# Directions:
1. Using the forum thread on pedals, answer each question, one per line:
(a) Which pedals does SHIVER ME TIMBERS have?
(b) Where does EricTheDood ride clipless?
(c) About how much did freerideshredder spend on the DMR V8s?
2. For each statement, say whether it agrees with the forum thread on pedals, and quote the words from the thread that decide it:
(a) twd953 says the real advantage of flats is getting a foot back on the pedal and putting power down quicker than with clipless.
(b) EricTheDood rides clipless when hitting BMX style jumps.
(c) freerideshredder has slipped off the DMR V8s.

# Selected text:
The opposite issue to keep in mind is having tension too loose. I've popped my feet out unintentionally through rough terrain and thats can be scary as hell


----------



## twd953 (Aug 21, 2008)

KillerInsideMe said:


> Agree with pretty much every comment here but have to say one thing..
> 
> If you're comfortable on clipless pedals - putting a foot down quick is not an issue.
> I've been going over and got my foot down mid fall to save myself.
> ...


+1. Aside from a couple of tip overs when first learning on clipless in the early 90s and an occasional loose cleat that didn't allow and unclip, I've never had issues getting out of my pedals quickly.

However, the real advantage of flats is that you can get your foot back on the pedal and putting power down a lot quicker than with clipless. This is one reason why I like flats in really snotty conditions where dabbing or tri-podding a foot in a turn is sometimes necessary, and trying to get clipped back into a pedal that is jammed full of mud and slicker than snot while traversing rough terrain can be hit or miss.


----------



## SHIVER ME TIMBERS (Jan 12, 2004)

Basically the pedals now days you don't have to worry about slipping off of them. I have the Canfield Crampons and they feel like they are stuck to my feet.

BUT REALLY !! it comes down to your personal preference. Nobody else but you....do what feels the best for you and you only


----------



## EricTheDood (Sep 22, 2017)

I think it's important to be able to ride both. When hitting really gnarly features for the first time, or hitting BMX style jumps, flats all the way. 

At the bike park, I ride clipless. I find I can carve a bit harder in tight corners and it reduces fatigue ever so slightly, which makes a huge difference at minute 4 of a 5 minute run.


----------



## freerideshredder (Feb 3, 2021)

i only spent about 25 on some DMR V8s. ive never slipped them, but if you have got a bigger budget i would go for something like v12s or crank bros stamp.


----------

# Material shown:
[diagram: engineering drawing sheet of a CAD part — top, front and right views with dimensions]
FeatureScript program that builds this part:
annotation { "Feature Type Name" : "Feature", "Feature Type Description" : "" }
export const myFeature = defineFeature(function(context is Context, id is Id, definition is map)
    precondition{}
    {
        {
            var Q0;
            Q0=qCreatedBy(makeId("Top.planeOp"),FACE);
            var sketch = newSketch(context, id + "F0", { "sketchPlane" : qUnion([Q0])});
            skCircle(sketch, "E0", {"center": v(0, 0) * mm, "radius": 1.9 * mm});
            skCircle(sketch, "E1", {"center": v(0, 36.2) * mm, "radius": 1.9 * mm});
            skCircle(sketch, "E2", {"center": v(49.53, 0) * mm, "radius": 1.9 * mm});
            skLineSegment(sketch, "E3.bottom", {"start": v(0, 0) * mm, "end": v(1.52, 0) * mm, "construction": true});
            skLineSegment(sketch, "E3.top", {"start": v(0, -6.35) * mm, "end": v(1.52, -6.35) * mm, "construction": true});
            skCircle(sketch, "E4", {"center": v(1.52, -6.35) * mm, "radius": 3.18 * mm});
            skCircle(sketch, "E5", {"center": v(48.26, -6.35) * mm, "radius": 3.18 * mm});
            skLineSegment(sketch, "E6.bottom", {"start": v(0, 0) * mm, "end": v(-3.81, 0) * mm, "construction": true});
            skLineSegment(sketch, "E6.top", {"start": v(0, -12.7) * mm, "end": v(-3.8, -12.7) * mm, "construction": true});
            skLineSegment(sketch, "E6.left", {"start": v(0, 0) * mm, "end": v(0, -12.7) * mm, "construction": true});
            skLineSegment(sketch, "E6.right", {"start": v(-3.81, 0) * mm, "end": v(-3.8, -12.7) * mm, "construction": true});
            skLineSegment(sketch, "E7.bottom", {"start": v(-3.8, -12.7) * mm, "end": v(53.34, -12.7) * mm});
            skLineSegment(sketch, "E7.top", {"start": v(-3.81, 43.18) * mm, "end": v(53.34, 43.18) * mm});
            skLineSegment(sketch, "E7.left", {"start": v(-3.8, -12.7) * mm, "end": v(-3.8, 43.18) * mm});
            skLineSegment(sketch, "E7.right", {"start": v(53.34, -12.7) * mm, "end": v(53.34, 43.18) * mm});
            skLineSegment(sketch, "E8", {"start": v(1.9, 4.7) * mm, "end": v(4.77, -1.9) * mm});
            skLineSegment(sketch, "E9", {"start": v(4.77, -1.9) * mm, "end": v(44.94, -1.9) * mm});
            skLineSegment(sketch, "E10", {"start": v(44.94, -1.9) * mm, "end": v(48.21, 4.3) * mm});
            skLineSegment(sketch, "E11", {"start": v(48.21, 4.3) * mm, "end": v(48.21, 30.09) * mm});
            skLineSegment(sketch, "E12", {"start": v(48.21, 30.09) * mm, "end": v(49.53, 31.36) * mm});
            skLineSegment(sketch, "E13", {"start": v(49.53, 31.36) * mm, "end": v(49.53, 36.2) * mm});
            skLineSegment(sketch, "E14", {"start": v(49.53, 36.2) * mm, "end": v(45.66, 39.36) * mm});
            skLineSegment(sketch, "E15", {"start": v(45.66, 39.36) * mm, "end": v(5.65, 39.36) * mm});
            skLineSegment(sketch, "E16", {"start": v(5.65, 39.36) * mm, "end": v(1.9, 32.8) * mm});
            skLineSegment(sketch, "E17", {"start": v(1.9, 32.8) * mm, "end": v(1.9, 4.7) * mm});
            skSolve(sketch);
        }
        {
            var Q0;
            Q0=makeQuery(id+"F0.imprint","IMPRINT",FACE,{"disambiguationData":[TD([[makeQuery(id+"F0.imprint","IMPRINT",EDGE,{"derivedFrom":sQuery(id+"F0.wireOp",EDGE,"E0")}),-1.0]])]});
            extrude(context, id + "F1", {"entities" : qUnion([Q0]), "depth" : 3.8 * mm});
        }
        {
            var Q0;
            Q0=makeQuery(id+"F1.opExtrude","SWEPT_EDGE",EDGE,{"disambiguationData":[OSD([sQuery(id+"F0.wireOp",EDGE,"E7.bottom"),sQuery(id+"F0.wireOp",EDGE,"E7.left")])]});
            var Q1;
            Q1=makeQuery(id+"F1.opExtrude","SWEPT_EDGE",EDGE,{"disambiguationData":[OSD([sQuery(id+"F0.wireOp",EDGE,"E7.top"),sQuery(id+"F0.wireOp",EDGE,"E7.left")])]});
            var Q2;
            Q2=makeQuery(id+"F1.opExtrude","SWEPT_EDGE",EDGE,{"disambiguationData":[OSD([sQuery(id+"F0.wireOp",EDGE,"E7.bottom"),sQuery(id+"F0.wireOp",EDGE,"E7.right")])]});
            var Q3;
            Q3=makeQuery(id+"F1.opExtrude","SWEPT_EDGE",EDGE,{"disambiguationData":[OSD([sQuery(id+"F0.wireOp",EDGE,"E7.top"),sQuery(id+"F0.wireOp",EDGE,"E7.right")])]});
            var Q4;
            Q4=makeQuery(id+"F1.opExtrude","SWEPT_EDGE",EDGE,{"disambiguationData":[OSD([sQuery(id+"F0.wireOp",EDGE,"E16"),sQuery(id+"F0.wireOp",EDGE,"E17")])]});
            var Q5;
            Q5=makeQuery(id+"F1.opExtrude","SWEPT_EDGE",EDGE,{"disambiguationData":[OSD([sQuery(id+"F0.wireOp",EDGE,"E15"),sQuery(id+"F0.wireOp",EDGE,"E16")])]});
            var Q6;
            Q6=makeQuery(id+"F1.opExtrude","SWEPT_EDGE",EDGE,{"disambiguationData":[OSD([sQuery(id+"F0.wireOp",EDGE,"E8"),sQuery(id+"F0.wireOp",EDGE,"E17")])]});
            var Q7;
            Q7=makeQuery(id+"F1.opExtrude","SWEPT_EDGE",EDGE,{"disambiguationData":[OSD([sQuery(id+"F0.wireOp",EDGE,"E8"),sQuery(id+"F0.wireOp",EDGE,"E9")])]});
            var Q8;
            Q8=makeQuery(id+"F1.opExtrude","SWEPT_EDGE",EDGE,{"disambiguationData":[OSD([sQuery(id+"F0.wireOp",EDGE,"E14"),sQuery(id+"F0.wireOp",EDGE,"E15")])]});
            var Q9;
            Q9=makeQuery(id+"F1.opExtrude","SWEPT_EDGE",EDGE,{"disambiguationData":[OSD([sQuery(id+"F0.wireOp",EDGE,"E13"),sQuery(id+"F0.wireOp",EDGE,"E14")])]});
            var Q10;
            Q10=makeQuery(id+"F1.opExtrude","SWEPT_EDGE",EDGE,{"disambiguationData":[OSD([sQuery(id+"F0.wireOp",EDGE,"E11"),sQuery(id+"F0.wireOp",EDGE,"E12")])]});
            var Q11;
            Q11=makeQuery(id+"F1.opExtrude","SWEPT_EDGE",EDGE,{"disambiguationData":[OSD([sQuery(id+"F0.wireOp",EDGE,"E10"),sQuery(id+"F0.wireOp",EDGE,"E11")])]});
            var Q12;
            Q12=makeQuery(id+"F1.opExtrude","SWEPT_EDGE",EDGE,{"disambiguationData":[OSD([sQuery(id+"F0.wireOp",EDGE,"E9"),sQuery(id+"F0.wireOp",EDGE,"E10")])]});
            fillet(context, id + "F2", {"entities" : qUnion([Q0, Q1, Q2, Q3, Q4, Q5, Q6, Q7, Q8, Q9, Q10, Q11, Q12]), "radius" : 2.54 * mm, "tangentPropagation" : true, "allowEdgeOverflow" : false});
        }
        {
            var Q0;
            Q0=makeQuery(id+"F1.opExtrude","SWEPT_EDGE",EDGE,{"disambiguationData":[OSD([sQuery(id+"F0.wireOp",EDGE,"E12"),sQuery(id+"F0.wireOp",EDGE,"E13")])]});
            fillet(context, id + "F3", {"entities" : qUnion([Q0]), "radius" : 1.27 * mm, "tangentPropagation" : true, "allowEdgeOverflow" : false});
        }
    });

* * *

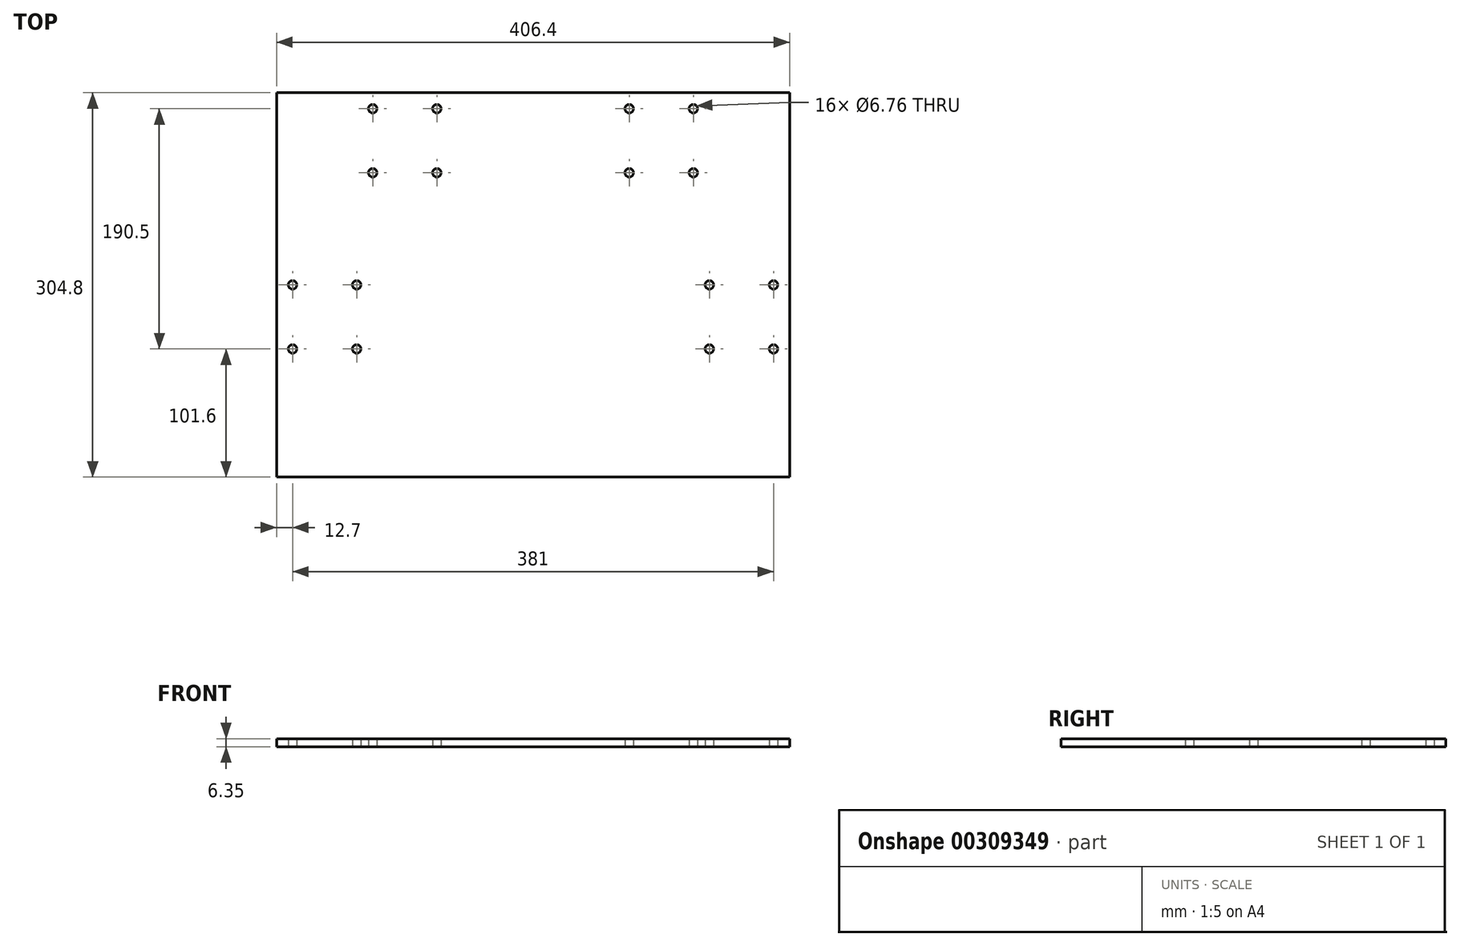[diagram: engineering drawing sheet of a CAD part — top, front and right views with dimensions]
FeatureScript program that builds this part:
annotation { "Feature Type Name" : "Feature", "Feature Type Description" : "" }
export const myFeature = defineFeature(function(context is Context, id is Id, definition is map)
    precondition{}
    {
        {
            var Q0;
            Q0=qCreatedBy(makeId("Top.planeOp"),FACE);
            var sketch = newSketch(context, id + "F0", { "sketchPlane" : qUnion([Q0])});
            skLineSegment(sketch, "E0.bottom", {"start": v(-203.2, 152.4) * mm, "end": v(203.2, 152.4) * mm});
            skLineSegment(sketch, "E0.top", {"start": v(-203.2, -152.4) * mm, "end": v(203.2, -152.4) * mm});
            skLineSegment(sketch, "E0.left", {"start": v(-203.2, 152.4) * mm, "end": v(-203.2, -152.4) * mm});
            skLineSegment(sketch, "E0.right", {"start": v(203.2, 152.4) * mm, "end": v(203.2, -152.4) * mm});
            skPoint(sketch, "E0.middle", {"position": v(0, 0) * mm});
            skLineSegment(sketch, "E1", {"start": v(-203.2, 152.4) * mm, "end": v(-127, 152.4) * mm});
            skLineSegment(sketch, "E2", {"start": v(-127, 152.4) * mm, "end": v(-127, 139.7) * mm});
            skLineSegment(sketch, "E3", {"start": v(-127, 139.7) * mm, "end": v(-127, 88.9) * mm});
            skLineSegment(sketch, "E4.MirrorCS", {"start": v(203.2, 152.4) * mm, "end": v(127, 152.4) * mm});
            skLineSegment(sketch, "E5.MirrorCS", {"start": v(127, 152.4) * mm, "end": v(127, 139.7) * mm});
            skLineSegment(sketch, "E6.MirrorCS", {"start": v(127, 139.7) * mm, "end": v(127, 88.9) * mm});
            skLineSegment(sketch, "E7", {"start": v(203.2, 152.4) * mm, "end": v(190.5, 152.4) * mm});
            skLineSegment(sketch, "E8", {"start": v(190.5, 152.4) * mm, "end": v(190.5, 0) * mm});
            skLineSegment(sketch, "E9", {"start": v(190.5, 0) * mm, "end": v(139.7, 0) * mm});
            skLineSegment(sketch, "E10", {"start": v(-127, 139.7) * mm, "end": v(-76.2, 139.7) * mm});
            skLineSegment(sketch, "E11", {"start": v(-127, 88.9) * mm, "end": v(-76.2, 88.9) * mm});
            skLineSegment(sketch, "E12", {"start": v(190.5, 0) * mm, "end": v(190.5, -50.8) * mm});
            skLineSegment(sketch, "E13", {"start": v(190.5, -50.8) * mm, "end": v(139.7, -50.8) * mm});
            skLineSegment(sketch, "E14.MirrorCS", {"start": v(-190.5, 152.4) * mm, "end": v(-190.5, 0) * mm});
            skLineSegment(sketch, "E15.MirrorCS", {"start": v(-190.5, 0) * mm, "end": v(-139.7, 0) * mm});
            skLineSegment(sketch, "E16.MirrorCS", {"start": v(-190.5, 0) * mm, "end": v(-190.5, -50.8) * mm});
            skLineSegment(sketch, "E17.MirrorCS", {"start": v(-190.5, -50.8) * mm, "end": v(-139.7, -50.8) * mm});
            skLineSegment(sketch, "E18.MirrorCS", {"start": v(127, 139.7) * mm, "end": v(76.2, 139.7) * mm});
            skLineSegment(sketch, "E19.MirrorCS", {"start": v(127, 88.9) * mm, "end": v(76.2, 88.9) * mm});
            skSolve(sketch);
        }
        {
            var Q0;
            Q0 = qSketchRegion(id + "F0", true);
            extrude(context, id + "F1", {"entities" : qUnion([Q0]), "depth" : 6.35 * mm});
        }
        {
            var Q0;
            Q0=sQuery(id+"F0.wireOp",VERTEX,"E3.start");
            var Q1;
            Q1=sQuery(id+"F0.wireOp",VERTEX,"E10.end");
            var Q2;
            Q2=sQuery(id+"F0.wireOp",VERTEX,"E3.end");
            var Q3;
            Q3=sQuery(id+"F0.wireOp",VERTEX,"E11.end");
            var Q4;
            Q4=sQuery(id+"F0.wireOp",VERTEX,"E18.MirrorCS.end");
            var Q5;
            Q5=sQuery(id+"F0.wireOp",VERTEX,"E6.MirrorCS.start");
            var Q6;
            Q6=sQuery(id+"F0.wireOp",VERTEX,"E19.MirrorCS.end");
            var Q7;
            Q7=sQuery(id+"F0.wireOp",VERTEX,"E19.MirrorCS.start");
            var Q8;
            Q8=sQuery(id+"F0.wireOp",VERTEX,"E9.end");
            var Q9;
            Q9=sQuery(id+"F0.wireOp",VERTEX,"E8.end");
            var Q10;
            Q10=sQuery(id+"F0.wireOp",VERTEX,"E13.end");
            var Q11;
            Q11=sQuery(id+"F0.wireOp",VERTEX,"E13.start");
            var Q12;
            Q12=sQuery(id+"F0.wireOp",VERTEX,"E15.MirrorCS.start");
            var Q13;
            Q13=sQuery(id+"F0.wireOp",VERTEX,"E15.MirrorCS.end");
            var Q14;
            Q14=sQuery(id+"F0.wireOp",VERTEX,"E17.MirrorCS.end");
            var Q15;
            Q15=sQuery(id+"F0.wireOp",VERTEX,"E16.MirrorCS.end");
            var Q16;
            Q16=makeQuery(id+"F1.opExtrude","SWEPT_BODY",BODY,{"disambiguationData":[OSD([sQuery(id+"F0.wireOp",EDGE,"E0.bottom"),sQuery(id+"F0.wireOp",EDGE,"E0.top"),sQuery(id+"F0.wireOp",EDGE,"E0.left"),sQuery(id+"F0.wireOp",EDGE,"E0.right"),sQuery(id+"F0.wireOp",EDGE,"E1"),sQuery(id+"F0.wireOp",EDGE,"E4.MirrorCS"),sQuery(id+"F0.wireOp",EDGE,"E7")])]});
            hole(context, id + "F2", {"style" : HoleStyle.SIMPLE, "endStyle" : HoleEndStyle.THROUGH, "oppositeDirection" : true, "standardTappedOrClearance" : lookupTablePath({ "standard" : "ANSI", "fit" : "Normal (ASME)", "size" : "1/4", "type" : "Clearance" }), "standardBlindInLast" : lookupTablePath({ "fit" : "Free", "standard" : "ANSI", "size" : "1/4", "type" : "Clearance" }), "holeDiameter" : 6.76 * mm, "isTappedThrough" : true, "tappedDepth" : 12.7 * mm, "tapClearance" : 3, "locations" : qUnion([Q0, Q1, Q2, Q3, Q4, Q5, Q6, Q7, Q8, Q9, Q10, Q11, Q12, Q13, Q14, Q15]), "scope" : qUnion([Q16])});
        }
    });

# Solutions to each task:
1.
(a) Canfield Crampons.
(b) At the bike park.
(c) About 25.

2.
(a) Yes: "the real advantage of flats is that you can get your foot back on the pedal and putting power down a lot quicker than with clipless"
(b) No: "When hitting really gnarly features for the first time, or hitting BMX style jumps, flats all the way."
(c) No: "ive never slipped them"